Saturday, February 6, 2010

Reasons To Be Cheerful

I get a few jobs done today, walk the dogs, go to the tip, build a new computer for Daughter and change the tyre on my bike. As the new winter tyres I want are currently out of stock and on order I put an old summer slick tyre on instead. I’m sure we’re not going to get any more wet or icy weather... are we?

Then I spend the afternoon in the gym, mainly on the bike. L and I both do ten miles. I take the exercise bike next to hers, give her a head start and then wave politely as I overtake her.

I power along averaging something like 220-250 watts, so I’m well on Hutch's tail. Not. That’s Michael Hutchinson who’s reckons on needing to average 400 watts for an attempt on the world hour record. So just another 150 to find then.

In the evening we’re back at Broadway to immerse ourselves in ‘Sex & Drugs & Rock & Roll’. This is of course the new biopic of the late Ian Dury. Personally I was never a great fan of his music but I was still intrigued enough by the man to go see the film. I knew his life would make an interesting story.

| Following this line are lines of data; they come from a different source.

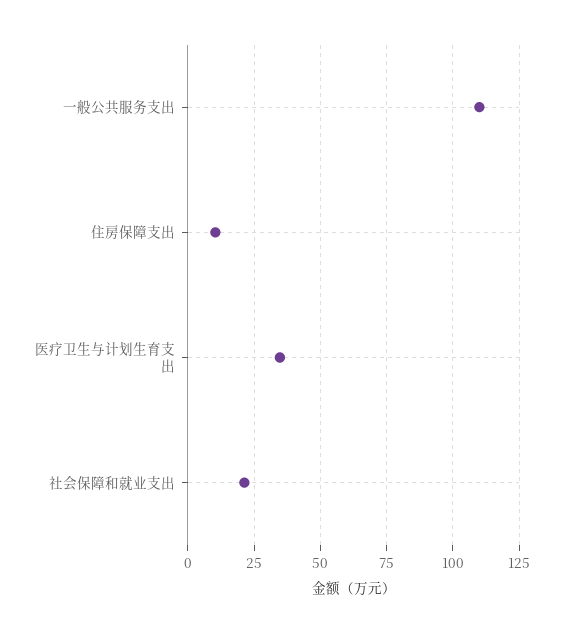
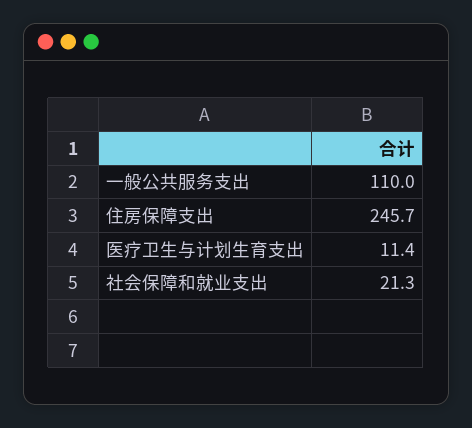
  {
    "一般公共服务支出": 110,
-   "住房保障支出": 10,
+   "住房保障支出": 245.7,
-   "医疗卫生与计划生育支出": 35,
+   "医疗卫生与计划生育支出": 11.4,
    "社会保障和就业支出": 21.3
  }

Ian Dury contracted polio at the age of seven, most likely from a swimming pool during the polio epidemic of 1949. This resulted in him spending a year and a half in hospital, including six weeks in a full plaster cast, followed by an extended stay at a institution for disabled children, which resembled a prison and whose ethos was to toughen their 'inmates' up. A view further endorsed by Dury father, Bill (Ray Winstone) who aside from seeming to abandon his Son in the institution also believed in encouraging his son to stand on his own two feet and callipers. It was his sufferance of polio and his resultant treatment that probably moulded Dury into the determined and uncompromising man he became. If he felt he missed out on his childhood was lost, he was about to make up for it.

Golum himself, Andy Serkis, plays the role of Dury putting in a passionate and brilliantly believable performance. Serkis is uncannily like Dury and no mean singer either, performing all the songs himself along the real Blockheads.

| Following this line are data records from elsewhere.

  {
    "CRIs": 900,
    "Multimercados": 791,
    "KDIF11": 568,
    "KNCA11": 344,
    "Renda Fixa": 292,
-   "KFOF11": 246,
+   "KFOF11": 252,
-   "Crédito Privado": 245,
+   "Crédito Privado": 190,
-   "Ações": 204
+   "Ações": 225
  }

Early on we are introduced to his first band, ‘Kilburn and the High Roads’, who are rehearsing at his home. Their session is ‘disrupted’ by the birth of his son upstairs. The film then takes us progressively through his career and chaotic life whilst throwing in flashbacks, animation and live performances along the way. It's all very well done.

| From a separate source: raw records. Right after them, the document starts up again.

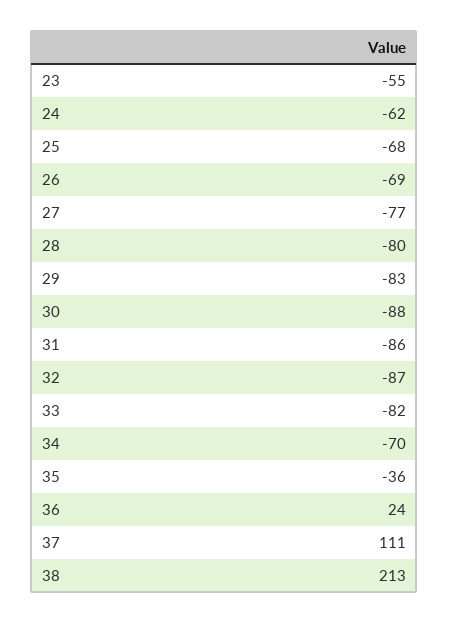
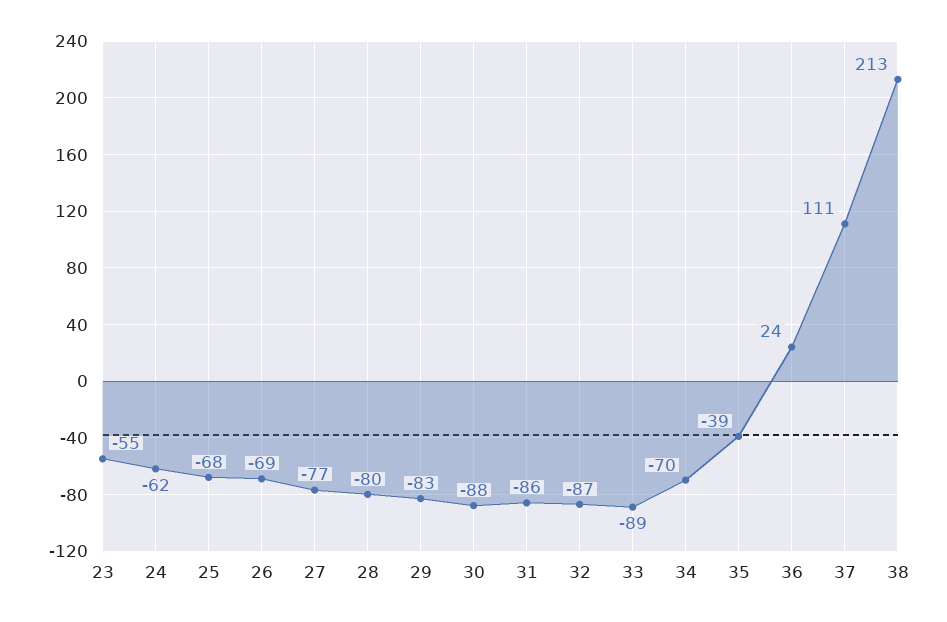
  {
    "23": -55,
    "24": -62,
    "25": -68,
    "26": -69,
    "27": -77,
    "28": -80,
    "29": -83,
    "30": -88,
    "31": -86,
    "32": -87,
-   "33": -82,
+   "33": -89,
    "34": -70,
-   "35": -36,
+   "35": -39,
    "36": 24,
    "37": 111,
    "38": 213
  }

His first band soon implodes but out of that he meets groupie Denise Roudette (Naomie Harris), who becomes his girlfriend, and Chaz Jankel (Tom Hughes). Jankel, a talent musician ten years younger than Dury, takes on the task of fashioning Dury's offbeat lyrics in to the songs that would make him fame as Ian Dury and The Blockheads. No much is actually said about their chart success, although we do get a demonstration of how quickly things can go awry once stardom is achieved.



The film is much more interested in his complicated relationships which Dury struggles to reconcile with his music career. Dury and his father; Dury and his women (his long suffering wife and his girlfriend); Dury and his Son, Baxter (Bill Milner of Son of Rambow). Baxter appeared on the sleeve of 'New Boots And Panties' with his father. Re-enacted here.



Dury is not a good role model for Baxter. Initially alienated by his father, he becomes increasingly in awe of his rebellious father and starts to mirror him and becomes a regular truant from school. In fact did he ever go? Baxter goes somewhat predictably off the rails.

Always the absent parent, Dury moves in with Denise and they live in a tower block in Vauxhall. A tower block that he calls ‘Catshit Mansions’. All the while he continues to do things in his own anarchic way, practising his well honed ability to rub people up the wrong way.

Then keen to give something back to people with disabilities like him, Dury records the notorious 'Spasticus Autisticus' as his contribution to 1982's United Nations Year of The Disabled. It is perhaps good intentioned but is subsequently banned and brings him into conflict with the Spastics Society who disagree with his assertion, passed down by his now late father, that people like him didn't want sympathy, they wanted respect.

Overall, it’s an excellent and playful film, just like its subject matter. Never sentimental although it had plenty of opportunities, had it wanted to be. Towards the end, as presumably Dury approached his own end, he died of cancer in 2000 at the age of just 57, he himself appears to regret nothing. ‘The only thing I've missed is a few buses’ he declares.



The end credits roll to Serkis’s rendition of ‘Reasons To Be Cheerful’. Good stuff.